The award, carrying a cash prize of Rs. 3 lakh, a sculpted memento, and a certificate of honour, will be presented on November 22 at the AKG Auditorium in Thiruvananthapuram, on the occasion of Mr. Govinda Pillai’s 13th death anniversary.


Announcing the decision, the P. Govinda Pillai Samskarika Kendram (Cultural Centre) said Mr. Krishna was selected for his radical interventions in the field of Carnatic music, his commitment to democratising cultural spaces, and his consistent engagement with questions of social justice, secularism, and equality through both word and song.


Describing him as “a voice of dissent within tradition,” the centre noted that Mr. Krishna’s work challenges entrenched hierarchies within the classical arts, making space for alternative histories and marginalised voices.


People’s culture


T.M. Krishna was selected by a committee chaired by CPI(M) Polit Bureau member M.A. Baby, with musician Sreevalsan J. Menon, dancer Rajashree Warrier, and R. Parvathi Devi, secretary of the centre, as members.


Instituted to uphold the spirit of progressive cultural engagement that Mr. Govinda Pillai embodied throughout his life, the award honours individuals who intervene meaningfully in the political, cultural, and intellectual life of the country. Previous recipients include Prashant Bhushan, N. Ram, Arundhati Roy, and Romila Thapar—figures known for their principled resistance to authoritarianism and neo-liberal hegemony.


Remembering PG


P. Govinda Pillai, widely known as PG, was a towering figure in Kerala’s cultural-political landscape. A committed Marxist, he served as editor of Deshabhimani, and contributed extensively to literature, philosophy, cinema studies, and science.
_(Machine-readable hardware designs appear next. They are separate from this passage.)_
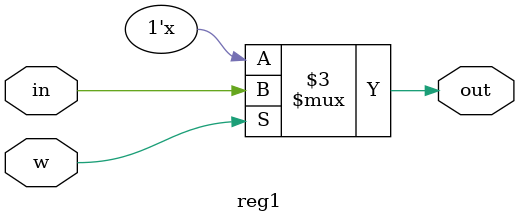
<source format=v>
module reg1(in,out,w);
    input in;
    input w;
    output reg out;
    initial out = 0;
    always@(*) 
        if (w) out <= in;
endmodule
</source>
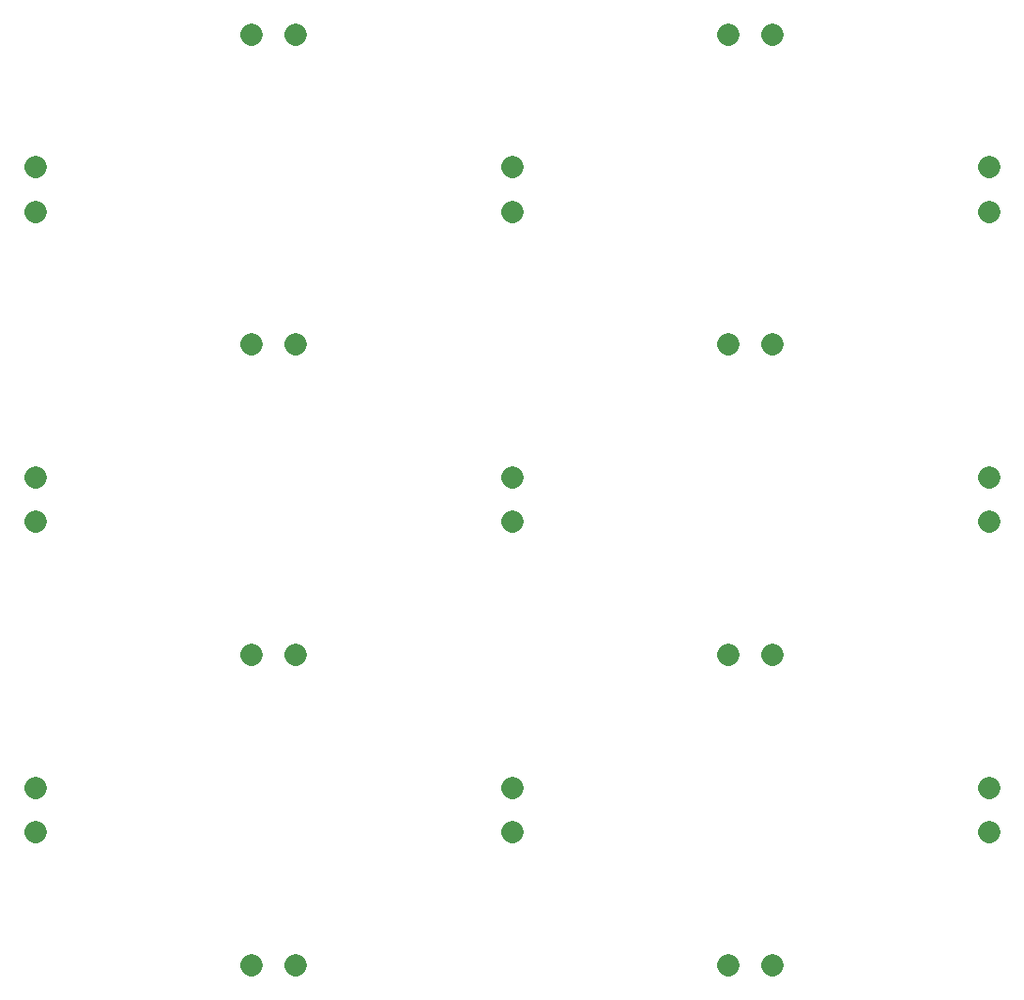
<source format=gbr>
%TF.GenerationSoftware,KiCad,Pcbnew,5.1.5+dfsg1-2build2*%
%TF.CreationDate,2021-11-04T16:47:03+02:00*%
%TF.ProjectId,LED_Wled,4c45445f-576c-4656-942e-6b696361645f,rev?*%
%TF.SameCoordinates,Original*%
%TF.FileFunction,Other,ECO1*%
%FSLAX46Y46*%
G04 Gerber Fmt 4.6, Leading zero omitted, Abs format (unit mm)*
G04 Created by KiCad (PCBNEW 5.1.5+dfsg1-2build2) date 2021-11-04 16:47:03*
%MOMM*%
%LPD*%
G04 APERTURE LIST*
%ADD10C,2.000000*%
G04 APERTURE END LIST*
D10*
%TO.C,mouse-bite-2mm-slot*%
X90500000Y-148000000D02*
X90500000Y-148000000D01*
X86500000Y-148000000D02*
X86500000Y-148000000D01*
X133500000Y-148000000D02*
X133500000Y-148000000D01*
X129500000Y-148000000D02*
X129500000Y-148000000D01*
X133500000Y-64000000D02*
X133500000Y-64000000D01*
X129500000Y-64000000D02*
X129500000Y-64000000D01*
X86500000Y-64000000D02*
X86500000Y-64000000D01*
X90500000Y-64000000D02*
X90500000Y-64000000D01*
X67000000Y-76000000D02*
X67000000Y-76000000D01*
X67000000Y-80000000D02*
X67000000Y-80000000D01*
X67000000Y-104000000D02*
X67000000Y-104000000D01*
X67000000Y-108000000D02*
X67000000Y-108000000D01*
X67000000Y-132000000D02*
X67000000Y-132000000D01*
X67000000Y-136000000D02*
X67000000Y-136000000D01*
X153000000Y-132000000D02*
X153000000Y-132000000D01*
X153000000Y-136000000D02*
X153000000Y-136000000D01*
X153000000Y-104000000D02*
X153000000Y-104000000D01*
X153000000Y-108000000D02*
X153000000Y-108000000D01*
X153000000Y-76000000D02*
X153000000Y-76000000D01*
X153000000Y-80000000D02*
X153000000Y-80000000D01*
X110000000Y-132000000D02*
X110000000Y-132000000D01*
X110000000Y-136000000D02*
X110000000Y-136000000D01*
X110000000Y-104000000D02*
X110000000Y-104000000D01*
X110000000Y-108000000D02*
X110000000Y-108000000D01*
X133500000Y-120000000D02*
X133500000Y-120000000D01*
X129500000Y-120000000D02*
X129500000Y-120000000D01*
X90500000Y-120000000D02*
X90500000Y-120000000D01*
X86500000Y-120000000D02*
X86500000Y-120000000D01*
X133500000Y-92000000D02*
X133500000Y-92000000D01*
X129500000Y-92000000D02*
X129500000Y-92000000D01*
X90500000Y-92000000D02*
X90500000Y-92000000D01*
X86500000Y-92000000D02*
X86500000Y-92000000D01*
X110000000Y-76000000D02*
X110000000Y-76000000D01*
X110000000Y-80000000D02*
X110000000Y-80000000D01*
%TD*%
M02*

</source>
He was instrumental in shaping the CPI(M)’s cultural policies.


PG reiterated that culture is not ornamental, but a site of class struggle, and he tirelessly worked to bridge the divide between ideology and aesthetics, between people’s movements and intellectual production. His legacy lives on in the ongoing efforts to build a secular, democratic, and culturally emancipated India.